Remove unnecessary parentheses
Mathematica, 105 97 91 bytes
-6 bytes thanks to Roman!
a=StringReplace;ToString@ToExpression@a[#,{"*"->"**","+"->"~~"}]~a~{" ** "->"*","~~"->"+"}&
Replaces + and * with ~~ (StringExpression) and ** (NonCommutativeMultiply) respectively, evaluates it, stringifies it, and replaces the operators back.
JavaScript (ES6) 163 178
Edit 15 bytes saved thx @IsmaelMiguel
a=>eval(`s=[]${_=';for(b=0;a!=b;a=b.replace(/'}\\(([^()]*)\\)(?=(.?))/,(x,y,z,p)=>~y.indexOf('+')?-s.push(b[p-1]=='*'|z=='*'?x:y):y))b=a;${_}-\\d+/,x=>s[~x]))b=a`)
Less golfed
a=>{
for(s=[],b='';
a!=b;
a=b.replace(/\(([^()]*)\)(?=(.?))/,(x,y,z,p)=>y.indexOf('+')<0?y:-s.push(b[p-1]=='*'|z=='*'?x:y)))
b=a;
for(b=0;
a!=b;
a=b.replace(/-\d+/,x=>s[~x]))
b=a;
return a
}
Test
f=a=>eval(`s=[]${_=';for(b=0;a!=b;a=b.replace(/'}\\(([^()]*)\\)(?=(.?))/,(x,y,z,p)=>~y.indexOf('+')

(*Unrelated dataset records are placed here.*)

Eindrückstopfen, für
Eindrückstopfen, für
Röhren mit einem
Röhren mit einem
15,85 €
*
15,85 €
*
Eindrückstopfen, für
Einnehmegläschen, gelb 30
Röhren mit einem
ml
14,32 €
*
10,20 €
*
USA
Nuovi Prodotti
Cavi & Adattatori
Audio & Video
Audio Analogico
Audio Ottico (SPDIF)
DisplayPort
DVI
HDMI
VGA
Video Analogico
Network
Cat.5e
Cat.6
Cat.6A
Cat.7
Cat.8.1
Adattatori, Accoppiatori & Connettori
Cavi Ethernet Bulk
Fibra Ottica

?-s.push(b[p-1]=='*'|z=='*'?x:y)
:y))b=a;${_}-\\d+/,x=>s[~x]))b=a`)
console.log=x=>O.textContent+=x+'\n'
test=`(4*12)+11 ==> 4*12+11
(1+2)*3 ==> (1+2)*3
3*(4*5) ==> 3*4*5
((((523)))) ==> 523
(1+1) ==> 1+1
1*(2*(3+4)*5)*6 ==> 1*2*(3+4)*5*6
1*(2+3) ==> 1*(2+3)
0*(1+0) ==> 0*(1+0)
(((2+92+82)*46*70*(24*62)+(94+25))+6) ==> (2+92+82)*46*70*24*62+94+25+6`
test.split`\n`.forEach(r=>{
var t,k,x
[t,,k]=r.match(/\S+/g)
x=f(t)
console.log((x==k?'OK ':'KO ')+t+' -> '+x+(x==k?'':' expected '+k))

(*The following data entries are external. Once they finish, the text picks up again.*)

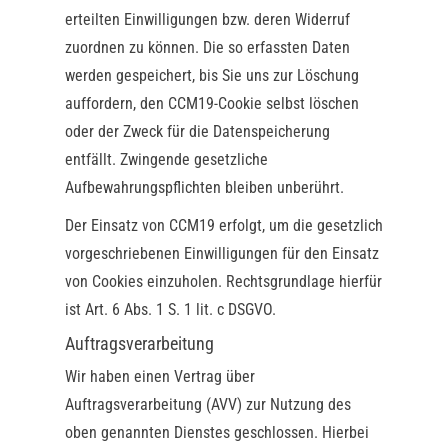
erteilten Einwilligungen bzw. deren Widerruf
zuordnen zu können. Die so erfassten Daten
werden gespeichert, bis Sie uns zur Löschung
auffordern, den CCM19-Cookie selbst löschen
oder der Zweck für die Datenspeicherung
entfällt. Zwingende gesetzliche
Aufbewahrungspflichten bleiben unberührt.
Der Einsatz von CCM19 erfolgt, um die gesetzlich
vorgeschriebenen Einwilligungen für den Einsatz
von Cookies einzuholen. Rechtsgrundlage hierfür
ist Art. 6 Abs. 1 S. 1 lit. c DSGVO.
Auftragsverarbeitung
Wir haben einen Vertrag über
Auftragsverarbeitung (AVV) zur Nutzung des
oben genannten Dienstes geschlossen. Hierbei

})<pre id=O></pre>Python3 + PEG implementation in Python, 271 bytes
import peg
e=lambda o,m=0:o.choice and str(o)or(m and o[1][1]and"("+e(o[1])+")"or e(o[1]))if hasattr(o,"choice")else o[1]and e(o[0],1)+"".join(str(x[0])+e(x[1],1)for x in o[1])or e(o[0])
print(e(peg.compile_grammar('e=f("+"f)*f=p("*"p)*p="("e")"/[0-9]+').parse(input())))
A while back I made a PEG implementation in Python. I guess I can use that here.
Parses the expression into a tree, and only keeps parenthesis if the child is addition, and the parent is multiplication.